Photo of snowy Sussex woodland trail Photo of snowy Sussex woodland trail

Geoglyphs

Last night I caught a few minutes of a programme on BBC4, called ‘Unnatural Histories.’

As so often seems to be the case, a short stroll from the mainstream channels uncovered rough diamonds.

In the programme, an aerial shot showed us clearly visible patterns in the earth, patterns that were partly concealed at ground level by dense undergrowth. The narrator explained that we were looking at ‘geoglyphs’ in the Amazon rainforest. Geoglyphs are shapes that have been deliberately formed in the land by the hand of man.

Like many pilots, I have come to love the way it is possible in the air to spot patterns in the earth that are hard to notice on the ground. Lines that are lost in their surroundings on terra firma, stand out luminously from 3000 feet. But my experience has been restricted to European Iron Age Hill Forts and the like. This was definitely new territory.

In the Amazon there are ‘negative’ geoglyphs, formed by digging ditches, often up to 4m deep – ‘negative’ only in the sense that something has been removed. In other parts to the world there are positive geoglyphs where shapes are formed by building up from the ground, using stones or similar.

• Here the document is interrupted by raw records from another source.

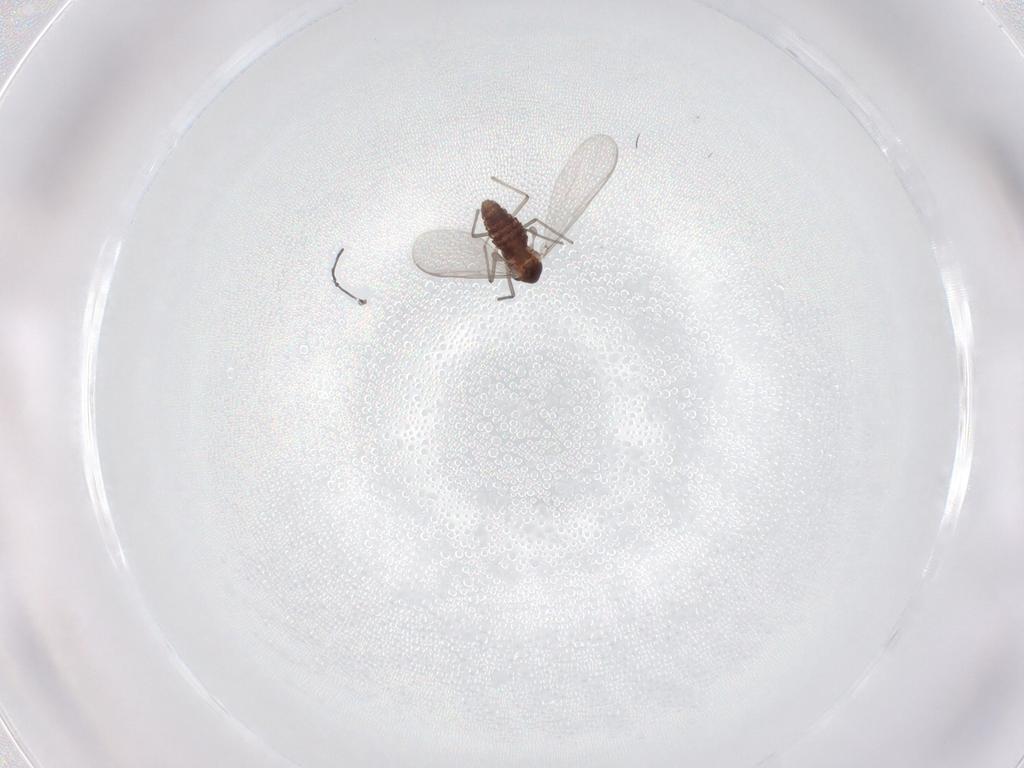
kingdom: Animalia
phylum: Arthropoda
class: Insecta
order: Diptera
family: Chironomidae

You can imagine that my ears pricked more than a little when the anthropologist being interviewed, explained that the hundreds of shapes they had found in the Amazon were mostly aligned north-south. A little light digging of my own revealed this to be a far-from isolated example, many of the worlds geoglyphs are aligned with the cardinal points.

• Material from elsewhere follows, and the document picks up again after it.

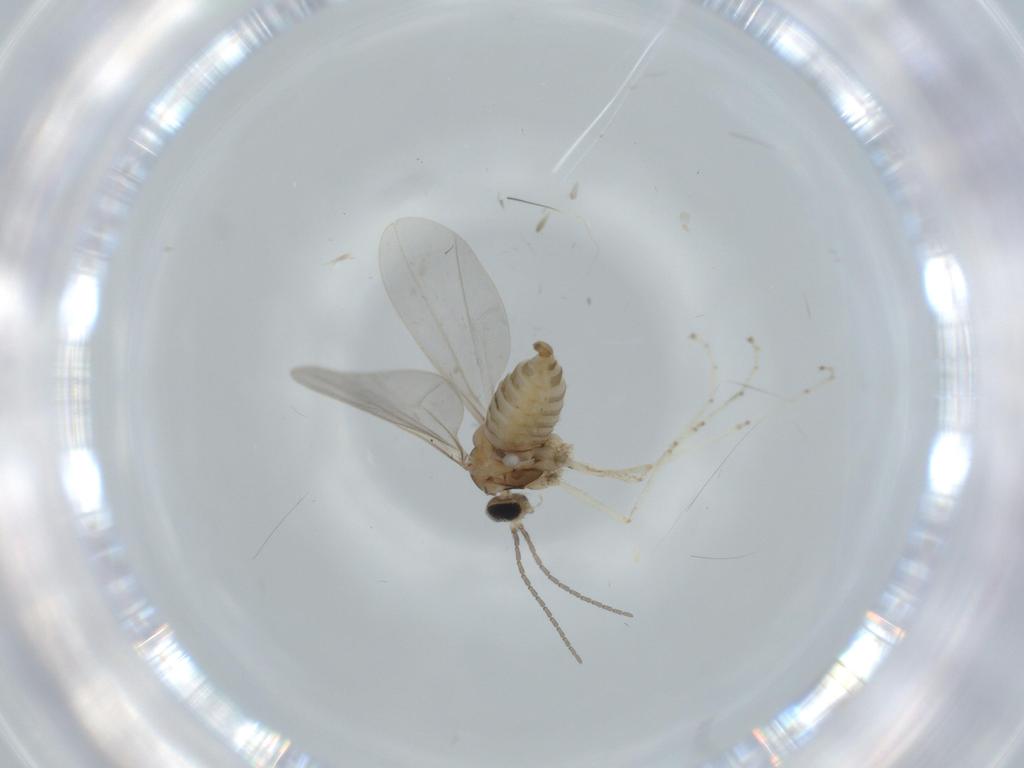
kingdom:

This is definitely not coincidental. The most likely explanation for geoglyphs, even when the exact explanation is elusive – as in the Amazon, is that there is a religious/spiritual explanation for these mammoth land sculptures. Once more there is the temptation to ask the question: “How did these old and technologically-basic civilisations manage to create architecture on near-perfect north-south lines.” This question is quite natural, but it is to misunderstand one important part of the ancient world: the sky.

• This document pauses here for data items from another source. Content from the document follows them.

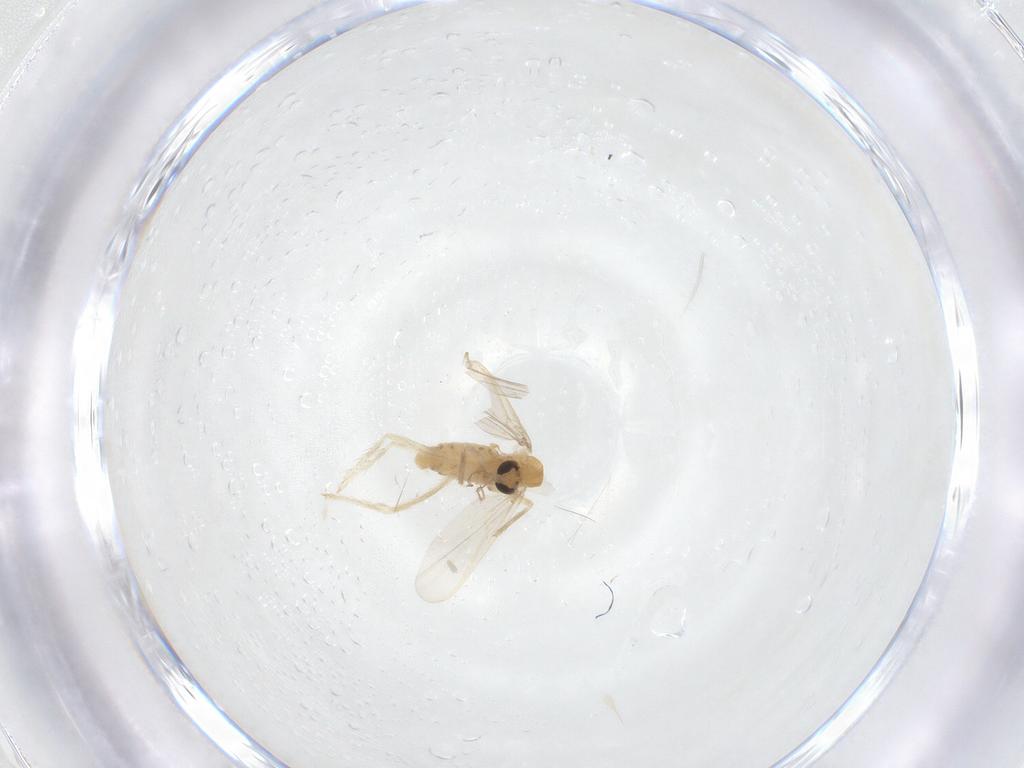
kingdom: Animalia
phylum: Arthropoda
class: Insecta
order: Diptera
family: Chironomidae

Historically, most divine worship has looked upwards and outwards at least a little. The sky forms part of many ancient cultures’ creeds. From here it is simply a case of realising that the way the sky appears to behave and the directions we know as north, south, east and west and just two sides of the same coin. Anyone who spends time admiring the patterns in the day and night sky will come to know north, south, east and west, even if they use different words, because these are labels for the changes we see in the sky. East and west are the average directions of sunrise and sunset, wherever you are in the world, and north and south are the anchors of the night sky – the only two places where the stars cease their restlestness, the world over.

In the picture above we are looking at a geoglyph called the Paracas Candalabra in Chile. It is aligned almost perfectly north-south and can be seen from miles out to sea. There are a few more very good examples of geoglyphs here.

A False Temptation

I cover the idea above from a similar angle in my book, The Natural Navigator:

“There is sometimes a temptation to think that this is all a remarkable coincidence: how extraordinary that the sun should happen to sit neatly on certain lines, like north or south, at certain times, or that it should happen to rise exactly east or set west at others. It is, however, a false temptation, because the cardinal directions and the motion of celestial objects, including the sun, are just different ways of looking at the same thing…”

The astronomical explanations for all of the above can be found in the simple, and yet rich and revealing, revolution of the Earth on its axis and its orbit around the sun. Geoglpyhs are aligned with respect to the axis of the Earth’s rotation. Not because its architects were aware of such a motion, but because the sky betrays it.